Remember that Texans are just a bunch of folks from Connecticut that ran out of room.

http://en.wikipedia.org/wiki/Moses_Austin


----------



## DesertOkie (Jul 15, 2011)

Redwood said:


> Remember that Texans are just a bunch of folks from Connecticut that ran out of room.
> 
> http://en.wikipedia.org/wiki/Moses_Austin



I guess they left the little folks in Connecticut. :laughing:


----------



## TX MECH PLUMBER (May 27, 2011)

Redwood said:


> Remember that Texans are just a bunch of folks from Connecticut that ran out of room.
> 
> http://en.wikipedia.org/wiki/Moses_Austin


The grandfather of Texas!!! He knew where gods country was!!


----------



## Widdershins (Feb 5, 2011)

Speaking of Germans and their machines; Am I the only one who finds this advertising campaign to be in poor taste?

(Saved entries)

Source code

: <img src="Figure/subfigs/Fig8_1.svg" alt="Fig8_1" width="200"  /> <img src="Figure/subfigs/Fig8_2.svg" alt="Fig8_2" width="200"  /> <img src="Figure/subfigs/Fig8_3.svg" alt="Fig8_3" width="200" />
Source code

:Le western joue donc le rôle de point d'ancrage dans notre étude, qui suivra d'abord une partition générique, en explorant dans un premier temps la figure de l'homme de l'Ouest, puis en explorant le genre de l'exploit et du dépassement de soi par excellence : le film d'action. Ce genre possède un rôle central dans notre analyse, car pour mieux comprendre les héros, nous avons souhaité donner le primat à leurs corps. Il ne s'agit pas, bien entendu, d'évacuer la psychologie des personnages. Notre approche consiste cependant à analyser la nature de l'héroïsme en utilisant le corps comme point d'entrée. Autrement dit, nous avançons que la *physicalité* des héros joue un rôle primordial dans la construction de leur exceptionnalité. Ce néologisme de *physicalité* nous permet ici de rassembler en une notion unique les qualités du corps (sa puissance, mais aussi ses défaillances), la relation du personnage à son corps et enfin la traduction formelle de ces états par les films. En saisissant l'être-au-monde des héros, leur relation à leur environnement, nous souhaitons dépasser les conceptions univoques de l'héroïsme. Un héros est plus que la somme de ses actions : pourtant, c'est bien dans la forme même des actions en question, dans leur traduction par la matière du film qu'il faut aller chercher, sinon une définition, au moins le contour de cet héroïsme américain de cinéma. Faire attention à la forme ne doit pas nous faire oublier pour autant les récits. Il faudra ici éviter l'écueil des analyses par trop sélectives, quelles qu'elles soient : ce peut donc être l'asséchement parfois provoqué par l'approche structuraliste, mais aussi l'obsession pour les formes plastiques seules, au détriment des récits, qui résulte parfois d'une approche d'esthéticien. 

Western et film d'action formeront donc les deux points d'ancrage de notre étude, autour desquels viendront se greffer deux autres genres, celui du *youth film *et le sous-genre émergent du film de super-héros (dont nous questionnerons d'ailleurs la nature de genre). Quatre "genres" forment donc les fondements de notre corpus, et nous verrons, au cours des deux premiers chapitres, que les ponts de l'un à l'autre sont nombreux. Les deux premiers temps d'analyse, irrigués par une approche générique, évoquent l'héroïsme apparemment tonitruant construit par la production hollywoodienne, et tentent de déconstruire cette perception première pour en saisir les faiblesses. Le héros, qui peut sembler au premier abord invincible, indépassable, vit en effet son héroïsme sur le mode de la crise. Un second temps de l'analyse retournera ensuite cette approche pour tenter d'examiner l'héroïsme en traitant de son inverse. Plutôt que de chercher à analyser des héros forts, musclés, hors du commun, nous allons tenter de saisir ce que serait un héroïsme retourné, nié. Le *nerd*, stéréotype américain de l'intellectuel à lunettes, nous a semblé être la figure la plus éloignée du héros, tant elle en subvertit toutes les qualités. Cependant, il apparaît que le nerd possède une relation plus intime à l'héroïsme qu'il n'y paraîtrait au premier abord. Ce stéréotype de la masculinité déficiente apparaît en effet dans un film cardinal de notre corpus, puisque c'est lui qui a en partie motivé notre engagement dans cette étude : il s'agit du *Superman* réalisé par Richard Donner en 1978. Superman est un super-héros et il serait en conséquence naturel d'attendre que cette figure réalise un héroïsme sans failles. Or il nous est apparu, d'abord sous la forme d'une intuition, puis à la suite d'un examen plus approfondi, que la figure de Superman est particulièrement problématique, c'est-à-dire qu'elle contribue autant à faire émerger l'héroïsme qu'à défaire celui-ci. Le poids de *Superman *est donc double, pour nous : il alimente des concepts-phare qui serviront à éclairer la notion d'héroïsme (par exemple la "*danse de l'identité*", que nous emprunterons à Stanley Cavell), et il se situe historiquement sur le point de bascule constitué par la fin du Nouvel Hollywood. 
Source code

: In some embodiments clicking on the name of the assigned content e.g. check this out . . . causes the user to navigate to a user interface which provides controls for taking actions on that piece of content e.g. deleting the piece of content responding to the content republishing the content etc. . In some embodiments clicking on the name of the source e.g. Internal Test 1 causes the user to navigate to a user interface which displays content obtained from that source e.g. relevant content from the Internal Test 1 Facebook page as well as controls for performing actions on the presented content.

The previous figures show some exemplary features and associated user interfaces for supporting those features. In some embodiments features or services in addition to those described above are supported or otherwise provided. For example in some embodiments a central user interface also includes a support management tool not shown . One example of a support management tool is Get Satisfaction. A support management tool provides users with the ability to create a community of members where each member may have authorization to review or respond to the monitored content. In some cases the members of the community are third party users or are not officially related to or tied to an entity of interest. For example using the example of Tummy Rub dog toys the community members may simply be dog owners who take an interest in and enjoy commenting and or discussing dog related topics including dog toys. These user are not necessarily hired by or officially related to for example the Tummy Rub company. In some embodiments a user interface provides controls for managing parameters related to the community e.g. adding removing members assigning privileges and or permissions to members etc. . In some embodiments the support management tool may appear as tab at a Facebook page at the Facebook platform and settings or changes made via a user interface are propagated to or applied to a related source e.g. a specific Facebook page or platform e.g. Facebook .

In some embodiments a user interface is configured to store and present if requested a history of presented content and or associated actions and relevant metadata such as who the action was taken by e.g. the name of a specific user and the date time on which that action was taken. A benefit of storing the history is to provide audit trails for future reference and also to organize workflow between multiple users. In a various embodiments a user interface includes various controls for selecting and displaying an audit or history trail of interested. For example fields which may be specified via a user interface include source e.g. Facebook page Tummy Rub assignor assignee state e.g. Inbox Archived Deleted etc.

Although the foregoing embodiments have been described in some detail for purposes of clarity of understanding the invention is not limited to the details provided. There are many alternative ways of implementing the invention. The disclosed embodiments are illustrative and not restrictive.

● WHAT TO WORK ON
Extend the forum thread about Texans and their Connecticut origins, beginning after its final post.

● SOLVED PROBLEM
----------



## Redwood (Sep 8, 2008)

DesertOkie said:


> I guess they left the little folks in Connecticut. :laughing:


Nah... We were just glad they finally left...

Kinda like the in-laws that comes to visit, then they stay too long...:laughing:


----------



## Redwood (Sep 8, 2008)

Widdershins said:


> Speaking of Germans and their machines; Am I the only one who finds this advertising campaign to be in poor taste?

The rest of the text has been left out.